Author: Attorney Chris A. Meyer
Very seldom do we discuss the details of Virginia Supreme Court decisions interpreting insurance contracts; these are true lawyer issues that can put normal folks to sleep. But this recent case is important if you are in an automobile accident and are seriously injured. So important that if you are seriously injured and don’t at least ask a lawyer about this you may leave a lot of money that should be yours in the insurance company’s pocket.
As you probably know automobile insurance contracts contain maximum limits of coverage. If a driver crashes into the rear of another car and injures someone, then the at-fault driver can be sued and his insurance company will pay the judgment. However, regardless of the amount of the verdict, the insurance company only has to pay its maximum limit of per person coverage stated in the policy.
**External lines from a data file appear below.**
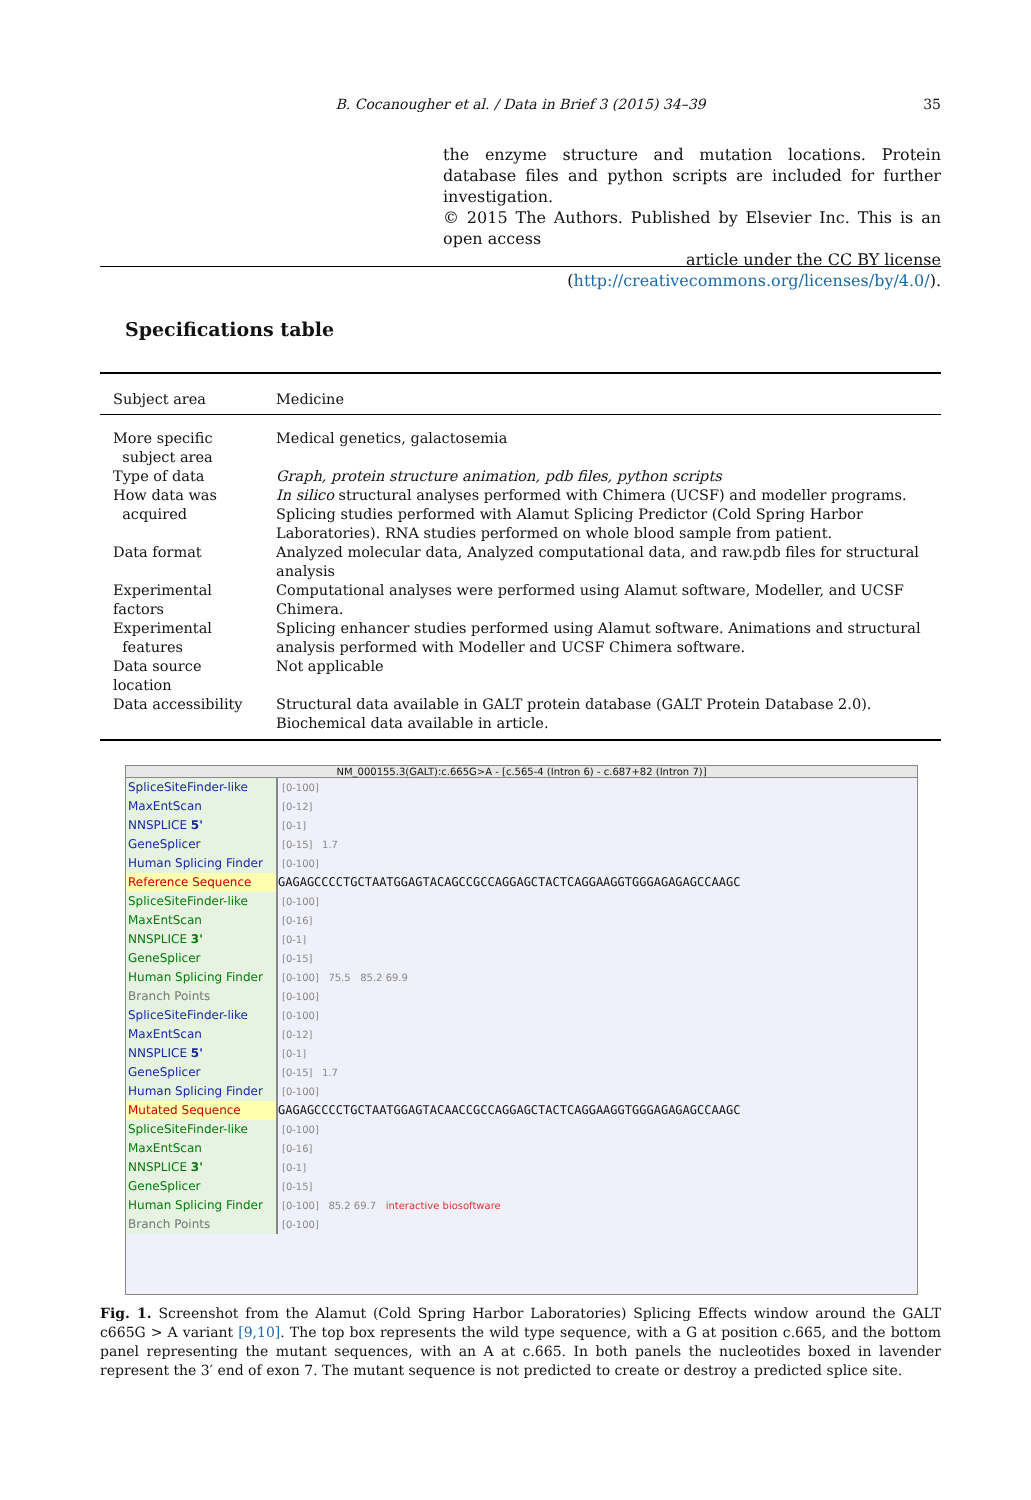B. Cocanougher et al. / Data in Brief 3 (2015) 34–39
35
the enzyme structure and mutation locations. Protein database files and python scripts are included for further investigation.
© 2015 The Authors. Published by Elsevier Inc. This is an open access
article under the CC BY license
(http://creativecommons.org/licenses/by/4.0/).
Specifications table
| Subject area | Medicine |
| More specific subject area | Medical genetics, galactosemia |
| Type of data | Graph, protein structure animation, pdb files, python scripts |
| How data was acquired | In silico structural analyses performed with Chimera (UCSF) and modeller programs. Splicing studies performed with Alamut Splicing Predictor (Cold Spring Harbor Laboratories). RNA studies performed on whole blood sample from patient. |
| Data format | Analyzed molecular data, Analyzed computational data, and raw.pdb files for structural analysis |
| Experimental factors | Computational analyses were performed using Alamut software, Modeller, and UCSF Chimera. |
| Experimental features | Splicing enhancer studies performed using Alamut software. Animations and structural analysis performed with Modeller and UCSF Chimera software. |
| Data source location | Not applicable |
| Data accessibility | Structural data available in GALT protein database (GALT Protein Database 2.0). Biochemical data available in article. |
NM_000155.3(GALT):c.665G>A - [c.565-4 (Intron 6) - c.687+82 (Intron 7)]
SpliceSiteFinder-like
[0-100]
MaxEntScan
[0-12]
NNSPLICE 5'
[0-1]
GeneSplicer
[0-15] 1.7
Human Splicing Finder
[0-100]
Reference Sequence GAGAGCCCCTGCTAATGGAGTACAGCCGCCAGGAGCTACTCAGGAAGGTGGGAGAGAGCCAAGC
SpliceSiteFinder-like
[0-100]
MaxEntScan
[0-16]
NNSPLICE 3'
[0-1]
GeneSplicer
[0-15]
Human Splicing Finder
[0-100] 75.5 85.2 69.9
Branch Points
[0-100]
SpliceSiteFinder-like
[0-100]
MaxEntScan
[0-12]
NNSPLICE 5'
[0-1]
GeneSplicer
[0-15] 1.7
Human Splicing Finder
[0-100]
Mutated Sequence GAGAGCCCCTGCTAATGGAGTACAACCGCCAGGAGCTACTCAGGAAGGTGGGAGAGAGCCAAGC
SpliceSiteFinder-like
[0-100]
MaxEntScan
[0-16]
NNSPLICE 3'
[0-1]
GeneSplicer
[0-15]
Human Splicing Finder
[0-100] 85.2 69.7 interactive biosoftware
Branch Points
[0-100]
Fig. 1. Screenshot from the Alamut (Cold Spring Harbor Laboratories) Splicing Effects window around the GALT c665G > A variant [9,10]. The top box represents the wild type sequence, with a G at position c.665, and the bottom panel representing the mutant sequences, with an A at c.665. In both panels the nucleotides boxed in lavender represent the 3′ end of exon 7. The mutant sequence is not predicted to create or destroy a predicted splice site.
The at-fault driver then has an excess judgment against them for the amount over the maximum limit, but very rarely does anyone have significant personal assets to pay such a judgment. Furthermore, most such excess verdicts can be eliminated in bankruptcy court. We have represented many people with crippling injuries, and hundreds of thousands of dollars in medical bills alone, who can only collect $25,000 or $50,000 because that is all the insurance the person who caused the accident has and there are no other reachable assets.
People can protect themselves from this problem by buying higher limits on own automobile insurance policy. All automobile insurance policies in Virginia are required to include something called “underinsured motorist” coverage. Basically this coverage provides that if you are in an accident and the defendant (the at-fault driver) has inadequate insurance coverage limits, say $25,000, but you as the injured person have an insurance policy with a higher coverage limit, say $100,000, then your insurance policy will pay the difference. In this case example, your company would pay $75,000, in addition to the $25,000 paid by the at-fault driver’s insurance company, assuming that the injuries and liability are sufficient to warrant that much.
The Virginia Farm Bureau v. Williams case, which was decided by the Virginia Supreme Court on June 4, 2009, adds a complicated wrinkle to this analysis. Suppose in our example the at-fault driver is on his or her cell phone, totally ignores the traffic in front, and smashes into the back of another car causing the driver of that stopped car to suffer numerous broken ribs and broken legs which requires months in the hospital to recover and the medical bills alone exceed $400,000. Suppose that the at-fault driver has only a $25,000 policy, which is actually the minimum limit that is legal in Virginia. Suppose the injured person has a policy that covers them up to $100,000 but there are three cars on that policy. Before Virginia Farm Bureau v. Williams, we thought the law was that the injured person’s insurance carrier would have to pay only another $75,000. In the Virginia Farm Bureau v. Williams case, the Virginia Supreme Court decided that in some circumstances the injured person’s insurance company might have to cover separately for each car on the policy. After all, look at the declarations age. The insurance company with three cars on the policy usually charges three separate premiums for underinsured motorist coverage, so why shouldn’t there be three separate coverages which can be added up or “stacked”? In this example, the three coverages would total $300,000, by adding up the $100,000 limit for each of the three cars on the policy. After deducting the $25,000 that the at-fault driver’s own company would owe, there would be up to another $275,000 available from the injured person’s own insurance company. This total of $300,000 would be a far better result that a mere $100,000.
The analysis is quite complicated and the case applies to Virginia insurance contracts only. Other states have different rules. Lawyers disagree on the circumstances when this kind of stacking is allowed and when it is not. However, if you are seriously injured by the fault of another driver and have insurance of your own, you owe it to yourself to seek the services of an attorney and ask whether this case might apply to your situation. In the Virginia Farm Bureau v. Williams case, the injured person was eligible for an additional $550,000 based upon the particular policy language in that policy.